Bourse : Pour les actionnaires, c'est la belle vie!29/12/20052005Journal/medias/journalnumero/images/2005/12/une1952.jpg.445x577_q85_box-0%2C104%2C1383%2C1896_crop_detail.jpg

Leur société

Bourse : Pour les actionnaires, c'est la belle vie!

La Bourse de Paris a connu une progression de plus de 20% en 2005. Comparée à la détresse grandissante dans les quartiers et dans les classes populaires, la santé resplendissante qui règne dans ce temple du capital est insolente. Mais cette croissance des profits boursiers se nourrit justement de l'accroissement de la pauvreté et du chômage.

Elle est liée tout d'abord au montant des dividendes versés, cette partie des bénéfices que les entreprises distribuent chaque année à leurs actionnaires. Le montant du dividende versé en 2005 aux actionnaires des sociétés du CAC40 a progressé en moyenne de 30,9%, 22 milliards d'euros distribués cette année à ceux qu'on appelait autrefois les "tondeurs de coupon" (le coupon étant la partie qu'on détachait de l'action pour encaisser le dividende).

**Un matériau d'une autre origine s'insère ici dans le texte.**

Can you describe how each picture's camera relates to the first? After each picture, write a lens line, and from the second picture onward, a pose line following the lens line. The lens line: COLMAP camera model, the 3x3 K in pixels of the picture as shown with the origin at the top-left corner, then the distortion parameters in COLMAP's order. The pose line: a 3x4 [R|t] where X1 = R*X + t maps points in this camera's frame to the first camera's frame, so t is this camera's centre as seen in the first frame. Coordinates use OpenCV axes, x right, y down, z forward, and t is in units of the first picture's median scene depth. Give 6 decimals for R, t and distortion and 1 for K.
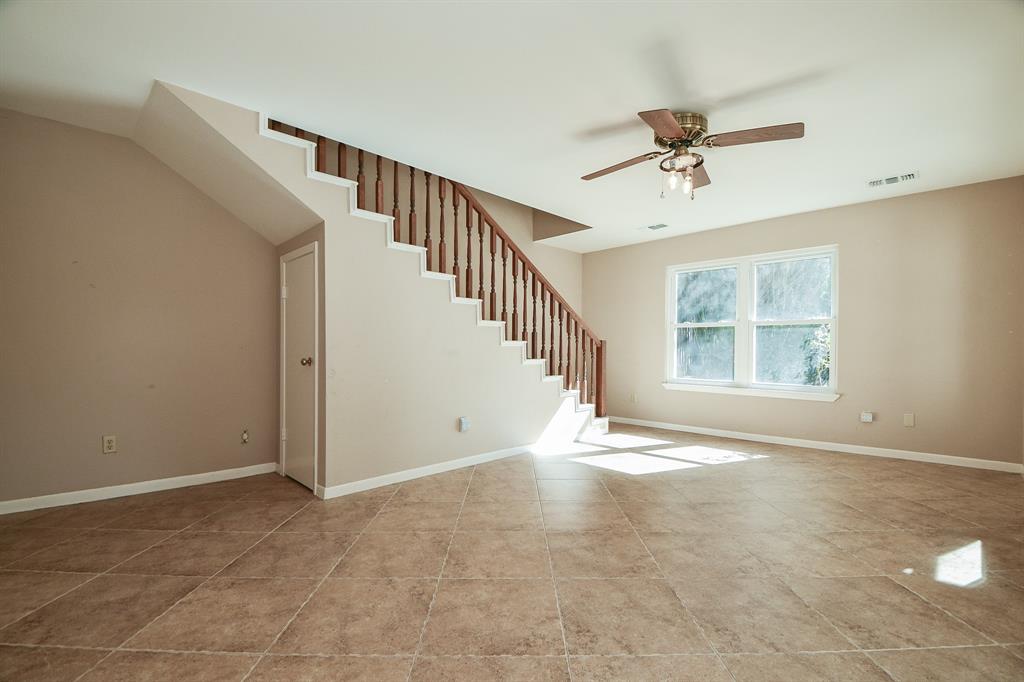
lens RADIAL K [[454.8, 0, 520.8], [0, 454.8, 347.6], [0, 0, 1]] dist [0.001876, -0.017896]
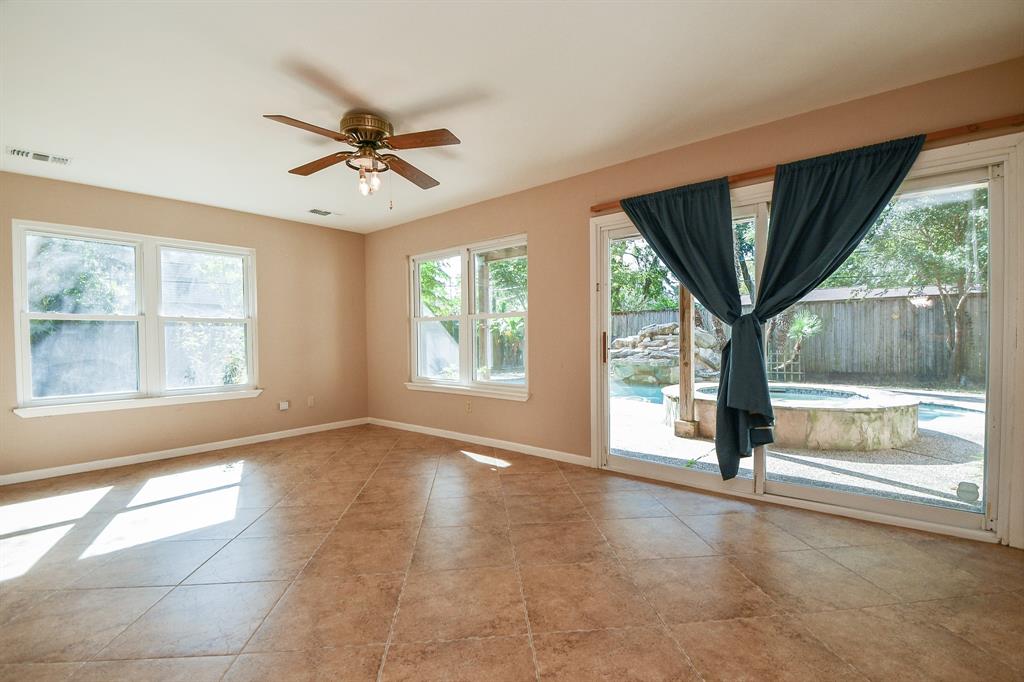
lens RADIAL K [[454.8, 0, 520.8], [0, 454.8, 347.6], [0, 0, 1]] dist [0.001876, -0.017896]
pose [[-0.077973, -0.022369, 0.996704, -0.828245], [0.014266, 0.999621, 0.023551, -0.024428], [-0.996853, 0.016056, -0.077625, 0.904512]]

Certaines sociétés regorgent tellement de "cash", comme elles disent, qu'elles ont versé des dividendes exceptionnels en plus du dividende annuel. Ainsi Bouygues a versé en janvier 2005 un dividende exceptionnel de 5 euros par action, 1,9 milliard d'euros en plus alors que les investissements du groupe n'étaient que de 0,9 milliard! Ses dirigeants expliquaient à l'époque: "Tous nos développements sont financés. Nous n'avions pas de projet immédiat. Nous préférons rendre l'argent à nos actionnaires."

Autre méthode pour enrichir les actionnaires: le rachat d'actions. Autorisé depuis 1998, cette pratique consiste pour une entreprise à racheter une partie de ses propres actions qui sont ensuite généralement annulées. Mécaniquement, le gâteau des dividendes étant partagé en moins de parts, le dividende par action augmente ainsi que son cours à la Bourse: les actionnaires sont contents. Total, Peugeot, Carrefour et bien d'autres sont des habitués de cette pratique. Dix milliards ont été ainsi versés cette année sous forme de rachats d'actions.

En tout, dividendes et rachats d'actions ont représenté 32 milliards. C'est l'équivalent des deux tiers du budget de l'Education nationale. Si les dividendes ont augmenté ainsi, c'est d'abord parce que les bénéfices nets ont eux-mêmes augmenté dans les mêmes proportions, de 33,7% pour atteindre 57 milliards d'euros pour les sociétés du CAC40.

Cette importante croissance des profits ne provient pas de la croissance économique. L'investissement productif stagne, tout comme la production elle-même. La croissance des profits est tout d'abord le fruit direct d'une exploitation accrue des travailleurs qui se traduit par la baisse du pouvoir d'achat, par l'intensification du travail et les suppressions d'emplois, ensuite par le transfert de sommes toujours plus importantes des caisses de l'Etat et des services publics dans celles des entreprises.

Même quand le gâteau ne grossit pas, la part qui revient à la bourgeoisie ne cesse d'augmenter. Certains conseillers et analystes financiers s'inquiètent d'ailleurs du montant des dividendes versés, comparé à la faiblesse de l'investissement. Mais les mangeurs de dividendes ne manifestent pas d'état d'âme: ils s'empiffrent et en redemandent.